**** DATA FOR REVIEW ****

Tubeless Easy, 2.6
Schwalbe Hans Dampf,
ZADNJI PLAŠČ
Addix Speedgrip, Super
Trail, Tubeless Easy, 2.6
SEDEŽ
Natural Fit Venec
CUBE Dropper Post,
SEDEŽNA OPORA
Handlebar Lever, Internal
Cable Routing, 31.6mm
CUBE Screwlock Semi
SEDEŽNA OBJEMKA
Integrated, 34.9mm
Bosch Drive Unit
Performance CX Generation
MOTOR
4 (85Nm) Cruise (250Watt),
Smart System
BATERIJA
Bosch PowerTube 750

****
**** DATA FOR REVIEW ****

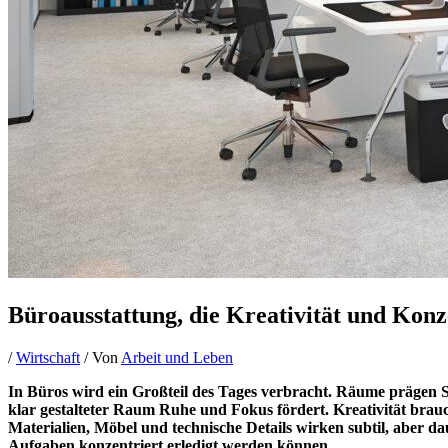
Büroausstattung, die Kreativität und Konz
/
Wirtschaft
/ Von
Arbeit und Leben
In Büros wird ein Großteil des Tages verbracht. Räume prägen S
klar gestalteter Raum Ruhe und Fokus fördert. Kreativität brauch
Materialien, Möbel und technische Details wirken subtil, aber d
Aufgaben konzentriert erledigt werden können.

****

TASK ITEM - An exact copy of the lines above, from the one containing "Arbeit und Leben" down to the one containing "Aufgaben konzentriert erledigt werden können." and including both, is the whole answer; retype it and nothing else.

YOUR RESPONSE -
Arbeit und Leben
In Büros wird ein Großteil des Tages verbracht. Räume prägen S
klar gestalteter Raum Ruhe und Fokus fördert. Kreativität brauch
Materialien, Möbel und technische Details wirken subtil, aber d
Aufgaben konzentriert erledigt werden können.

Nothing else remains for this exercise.